Exercise details: Copy out the lines below, substituting "quiet" for "tranquil" and leaving everything else unchanged.

[Start of section]

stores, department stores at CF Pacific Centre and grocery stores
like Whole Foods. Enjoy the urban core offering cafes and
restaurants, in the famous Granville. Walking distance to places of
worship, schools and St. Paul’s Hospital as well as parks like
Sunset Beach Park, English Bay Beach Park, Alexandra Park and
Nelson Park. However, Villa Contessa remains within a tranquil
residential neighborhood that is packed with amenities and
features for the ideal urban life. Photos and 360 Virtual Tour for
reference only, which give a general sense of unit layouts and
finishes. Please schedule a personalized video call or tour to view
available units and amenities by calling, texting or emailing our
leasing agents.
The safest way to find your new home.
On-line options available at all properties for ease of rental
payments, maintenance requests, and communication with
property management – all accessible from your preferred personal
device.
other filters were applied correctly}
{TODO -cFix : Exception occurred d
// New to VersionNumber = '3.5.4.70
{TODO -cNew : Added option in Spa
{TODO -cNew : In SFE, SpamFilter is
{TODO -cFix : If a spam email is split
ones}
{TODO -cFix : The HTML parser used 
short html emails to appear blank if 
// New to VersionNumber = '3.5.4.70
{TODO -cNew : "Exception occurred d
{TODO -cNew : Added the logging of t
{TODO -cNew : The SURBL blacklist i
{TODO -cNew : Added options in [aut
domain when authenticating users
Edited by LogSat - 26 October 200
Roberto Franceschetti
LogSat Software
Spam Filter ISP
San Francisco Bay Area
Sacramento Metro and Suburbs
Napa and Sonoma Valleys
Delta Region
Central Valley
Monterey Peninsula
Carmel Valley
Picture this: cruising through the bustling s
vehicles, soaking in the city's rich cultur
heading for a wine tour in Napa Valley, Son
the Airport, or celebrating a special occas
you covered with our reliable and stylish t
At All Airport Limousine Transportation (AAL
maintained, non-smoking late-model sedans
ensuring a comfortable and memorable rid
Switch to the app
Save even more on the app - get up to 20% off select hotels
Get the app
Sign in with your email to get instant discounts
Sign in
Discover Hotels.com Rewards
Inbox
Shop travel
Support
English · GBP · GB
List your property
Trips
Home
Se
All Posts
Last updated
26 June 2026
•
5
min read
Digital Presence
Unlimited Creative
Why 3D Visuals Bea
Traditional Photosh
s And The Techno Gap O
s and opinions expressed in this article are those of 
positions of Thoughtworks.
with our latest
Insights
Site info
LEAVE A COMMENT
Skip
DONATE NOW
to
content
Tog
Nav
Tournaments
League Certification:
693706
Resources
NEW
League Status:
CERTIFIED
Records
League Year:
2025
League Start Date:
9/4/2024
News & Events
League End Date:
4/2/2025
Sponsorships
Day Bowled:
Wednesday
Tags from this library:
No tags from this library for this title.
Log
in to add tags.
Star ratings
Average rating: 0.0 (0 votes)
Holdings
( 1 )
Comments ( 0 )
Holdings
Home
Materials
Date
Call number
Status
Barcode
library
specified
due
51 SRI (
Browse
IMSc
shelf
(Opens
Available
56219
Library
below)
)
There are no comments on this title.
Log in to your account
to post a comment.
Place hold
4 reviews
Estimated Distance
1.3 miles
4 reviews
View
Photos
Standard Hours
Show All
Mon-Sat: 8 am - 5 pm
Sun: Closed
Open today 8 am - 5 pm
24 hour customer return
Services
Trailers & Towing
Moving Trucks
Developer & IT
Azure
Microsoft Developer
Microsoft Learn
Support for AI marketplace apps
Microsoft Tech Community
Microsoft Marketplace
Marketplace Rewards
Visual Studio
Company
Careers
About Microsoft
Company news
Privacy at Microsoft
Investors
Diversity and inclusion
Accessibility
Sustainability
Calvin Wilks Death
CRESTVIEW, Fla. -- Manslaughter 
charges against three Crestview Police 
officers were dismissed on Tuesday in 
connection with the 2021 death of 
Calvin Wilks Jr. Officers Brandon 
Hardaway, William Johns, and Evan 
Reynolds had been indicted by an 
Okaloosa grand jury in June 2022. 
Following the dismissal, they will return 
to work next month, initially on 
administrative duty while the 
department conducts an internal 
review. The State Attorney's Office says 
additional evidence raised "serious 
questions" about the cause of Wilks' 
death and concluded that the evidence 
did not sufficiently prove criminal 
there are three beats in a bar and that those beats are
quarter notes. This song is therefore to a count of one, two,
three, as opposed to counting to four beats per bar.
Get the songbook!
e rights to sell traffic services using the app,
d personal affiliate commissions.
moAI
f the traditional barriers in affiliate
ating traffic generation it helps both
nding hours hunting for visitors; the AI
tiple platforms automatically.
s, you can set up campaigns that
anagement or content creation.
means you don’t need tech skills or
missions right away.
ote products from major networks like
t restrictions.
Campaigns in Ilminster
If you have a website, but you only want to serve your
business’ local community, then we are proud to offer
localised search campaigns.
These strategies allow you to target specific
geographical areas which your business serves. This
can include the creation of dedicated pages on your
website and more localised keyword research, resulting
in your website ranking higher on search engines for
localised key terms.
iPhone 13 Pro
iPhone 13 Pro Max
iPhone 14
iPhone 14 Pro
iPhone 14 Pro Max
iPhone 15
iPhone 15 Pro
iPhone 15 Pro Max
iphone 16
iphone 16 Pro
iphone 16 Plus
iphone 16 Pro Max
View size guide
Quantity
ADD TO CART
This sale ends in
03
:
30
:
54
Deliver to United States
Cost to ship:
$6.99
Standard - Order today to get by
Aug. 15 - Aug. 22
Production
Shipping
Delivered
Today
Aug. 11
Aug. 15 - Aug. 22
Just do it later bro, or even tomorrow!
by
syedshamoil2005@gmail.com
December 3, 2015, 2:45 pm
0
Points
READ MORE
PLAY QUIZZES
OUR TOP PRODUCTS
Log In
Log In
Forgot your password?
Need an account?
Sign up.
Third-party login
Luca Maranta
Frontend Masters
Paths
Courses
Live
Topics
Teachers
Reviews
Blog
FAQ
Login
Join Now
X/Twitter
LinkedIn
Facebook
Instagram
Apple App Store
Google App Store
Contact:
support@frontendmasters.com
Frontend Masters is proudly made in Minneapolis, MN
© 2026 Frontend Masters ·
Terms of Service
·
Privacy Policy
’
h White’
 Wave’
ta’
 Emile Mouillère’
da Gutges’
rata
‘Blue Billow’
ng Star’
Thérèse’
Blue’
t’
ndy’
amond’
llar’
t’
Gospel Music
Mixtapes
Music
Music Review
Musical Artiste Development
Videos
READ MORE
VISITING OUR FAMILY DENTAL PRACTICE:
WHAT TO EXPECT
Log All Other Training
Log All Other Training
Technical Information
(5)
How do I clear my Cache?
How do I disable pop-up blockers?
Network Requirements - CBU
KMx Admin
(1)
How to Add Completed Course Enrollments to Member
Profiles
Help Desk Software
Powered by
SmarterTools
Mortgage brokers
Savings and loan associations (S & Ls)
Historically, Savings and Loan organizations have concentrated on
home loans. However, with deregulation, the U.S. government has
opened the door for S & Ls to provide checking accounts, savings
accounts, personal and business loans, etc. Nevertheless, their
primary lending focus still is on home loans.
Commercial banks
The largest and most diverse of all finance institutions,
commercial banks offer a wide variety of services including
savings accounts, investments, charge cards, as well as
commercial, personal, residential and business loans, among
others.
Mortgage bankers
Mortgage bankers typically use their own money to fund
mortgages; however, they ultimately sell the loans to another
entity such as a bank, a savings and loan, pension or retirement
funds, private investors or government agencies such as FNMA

[End of section]

Written answer:
stores, department stores at CF Pacific Centre and grocery stores
like Whole Foods. Enjoy the urban core offering cafes and
restaurants, in the famous Granville. Walking distance to places of
worship, schools and St. Paul’s Hospital as well as parks like
Sunset Beach Park, English Bay Beach Park, Alexandra Park and
Nelson Park. However, Villa Contessa remains within a quiet
residential neighborhood that is packed with amenities and
features for the ideal urban life. Photos and 360 Virtual Tour for
reference only, which give a general sense of unit layouts and
finishes. Please schedule a personalized video call or tour to view
available units and amenities by calling, texting or emailing our
leasing agents.
The safest way to find your new home.
On-line options available at all properties for ease of rental
payments, maintenance requests, and communication with
property management – all accessible from your preferred personal
device.
other filters were applied correctly}
{TODO -cFix : Exception occurred d
// New to VersionNumber = '3.5.4.70
{TODO -cNew : Added option in Spa
{TODO -cNew : In SFE, SpamFilter is
{TODO -cFix : If a spam email is split
ones}
{TODO -cFix : The HTML parser used 
short html emails to appear blank if 
// New to VersionNumber = '3.5.4.70
{TODO -cNew : "Exception occurred d
{TODO -cNew : Added the logging of t
{TODO -cNew : The SURBL blacklist i
{TODO -cNew : Added options in [aut
domain when authenticating users
Edited by LogSat - 26 October 200
Roberto Franceschetti
LogSat Software
Spam Filter ISP
San Francisco Bay Area
Sacramento Metro and Suburbs
Napa and Sonoma Valleys
Delta Region
Central Valley
Monterey Peninsula
Carmel Valley
Picture this: cruising through the bustling s
vehicles, soaking in the city's rich cultur
heading for a wine tour in Napa Valley, Son
the Airport, or celebrating a special occas
you covered with our reliable and stylish t
At All Airport Limousine Transportation (AAL
maintained, non-smoking late-model sedans
ensuring a comfortable and memorable rid
Switch to the app
Save even more on the app - get up to 20% off select hotels
Get the app
Sign in with your email to get instant discounts
Sign in
Discover Hotels.com Rewards
Inbox
Shop travel
Support
English · GBP · GB
List your property
Trips
Home
Se
All Posts
Last updated
26 June 2026
•
5
min read
Digital Presence
Unlimited Creative
Why 3D Visuals Bea
Traditional Photosh
s And The Techno Gap O
s and opinions expressed in this article are those of 
positions of Thoughtworks.
with our latest
Insights
Site info
LEAVE A COMMENT
Skip
DONATE NOW
to
content
Tog
Nav
Tournaments
League Certification:
693706
Resources
NEW
League Status:
CERTIFIED
Records
League Year:
2025
League Start Date:
9/4/2024
News & Events
League End Date:
4/2/2025
Sponsorships
Day Bowled:
Wednesday
Tags from this library:
No tags from this library for this title.
Log
in to add tags.
Star ratings
Average rating: 0.0 (0 votes)
Holdings
( 1 )
Comments ( 0 )
Holdings
Home
Materials
Date
Call number
Status
Barcode
library
specified
due
51 SRI (
Browse
IMSc
shelf
(Opens
Available
56219
Library
below)
)
There are no comments on this title.
Log in to your account
to post a comment.
Place hold
4 reviews
Estimated Distance
1.3 miles
4 reviews
View
Photos
Standard Hours
Show All
Mon-Sat: 8 am - 5 pm
Sun: Closed
Open today 8 am - 5 pm
24 hour customer return
Services
Trailers & Towing
Moving Trucks
Developer & IT
Azure
Microsoft Developer
Microsoft Learn
Support for AI marketplace apps
Microsoft Tech Community
Microsoft Marketplace
Marketplace Rewards
Visual Studio
Company
Careers
About Microsoft
Company news
Privacy at Microsoft
Investors
Diversity and inclusion
Accessibility
Sustainability
Calvin Wilks Death
CRESTVIEW, Fla. -- Manslaughter 
charges against three Crestview Police 
officers were dismissed on Tuesday in 
connection with the 2021 death of 
Calvin Wilks Jr. Officers Brandon 
Hardaway, William Johns, and Evan 
Reynolds had been indicted by an 
Okaloosa grand jury in June 2022. 
Following the dismissal, they will return 
to work next month, initially on 
administrative duty while the 
department conducts an internal 
review. The State Attorney's Office says 
additional evidence raised "serious 
questions" about the cause of Wilks' 
death and concluded that the evidence 
did not sufficiently prove criminal 
there are three beats in a bar and that those beats are
quarter notes. This song is therefore to a count of one, two,
three, as opposed to counting to four beats per bar.
Get the songbook!
e rights to sell traffic services using the app,
d personal affiliate commissions.
moAI
f the traditional barriers in affiliate
ating traffic generation it helps both
nding hours hunting for visitors; the AI
tiple platforms automatically.
s, you can set up campaigns that
anagement or content creation.
means you don’t need tech skills or
missions right away.
ote products from major networks like
t restrictions.
Campaigns in Ilminster
If you have a website, but you only want to serve your
business’ local community, then we are proud to offer
localised search campaigns.
These strategies allow you to target specific
geographical areas which your business serves. This
can include the creation of dedicated pages on your
website and more localised keyword research, resulting
in your website ranking higher on search engines for
localised key terms.
iPhone 13 Pro
iPhone 13 Pro Max
iPhone 14
iPhone 14 Pro
iPhone 14 Pro Max
iPhone 15
iPhone 15 Pro
iPhone 15 Pro Max
iphone 16
iphone 16 Pro
iphone 16 Plus
iphone 16 Pro Max
View size guide
Quantity
ADD TO CART
This sale ends in
03
:
30
:
54
Deliver to United States
Cost to ship:
$6.99
Standard - Order today to get by
Aug. 15 - Aug. 22
Production
Shipping
Delivered
Today
Aug. 11
Aug. 15 - Aug. 22
Just do it later bro, or even tomorrow!
by
syedshamoil2005@gmail.com
December 3, 2015, 2:45 pm
0
Points
READ MORE
PLAY QUIZZES
OUR TOP PRODUCTS
Log In
Log In
Forgot your password?
Need an account?
Sign up.
Third-party login
Luca Maranta
Frontend Masters
Paths
Courses
Live
Topics
Teachers
Reviews
Blog
FAQ
Login
Join Now
X/Twitter
LinkedIn
Facebook
Instagram
Apple App Store
Google App Store
Contact:
support@frontendmasters.com
Frontend Masters is proudly made in Minneapolis, MN
© 2026 Frontend Masters ·
Terms of Service
·
Privacy Policy
’
h White’
 Wave’
ta’
 Emile Mouillère’
da Gutges’
rata
‘Blue Billow’
ng Star’
Thérèse’
Blue’
t’
ndy’
amond’
llar’
t’
Gospel Music
Mixtapes
Music
Music Review
Musical Artiste Development
Videos
READ MORE
VISITING OUR FAMILY DENTAL PRACTICE:
WHAT TO EXPECT
Log All Other Training
Log All Other Training
Technical Information
(5)
How do I clear my Cache?
How do I disable pop-up blockers?
Network Requirements - CBU
KMx Admin
(1)
How to Add Completed Course Enrollments to Member
Profiles
Help Desk Software
Powered by
SmarterTools
Mortgage brokers
Savings and loan associations (S & Ls)
Historically, Savings and Loan organizations have concentrated on
home loans. However, with deregulation, the U.S. government has
opened the door for S & Ls to provide checking accounts, savings
accounts, personal and business loans, etc. Nevertheless, their
primary lending focus still is on home loans.
Commercial banks
The largest and most diverse of all finance institutions,
commercial banks offer a wide variety of services including
savings accounts, investments, charge cards, as well as
commercial, personal, residential and business loans, among
others.
Mortgage bankers
Mortgage bankers typically use their own money to fund
mortgages; however, they ultimately sell the loans to another
entity such as a bank, a savings and loan, pension or retirement
funds, private investors or government agencies such as FNMA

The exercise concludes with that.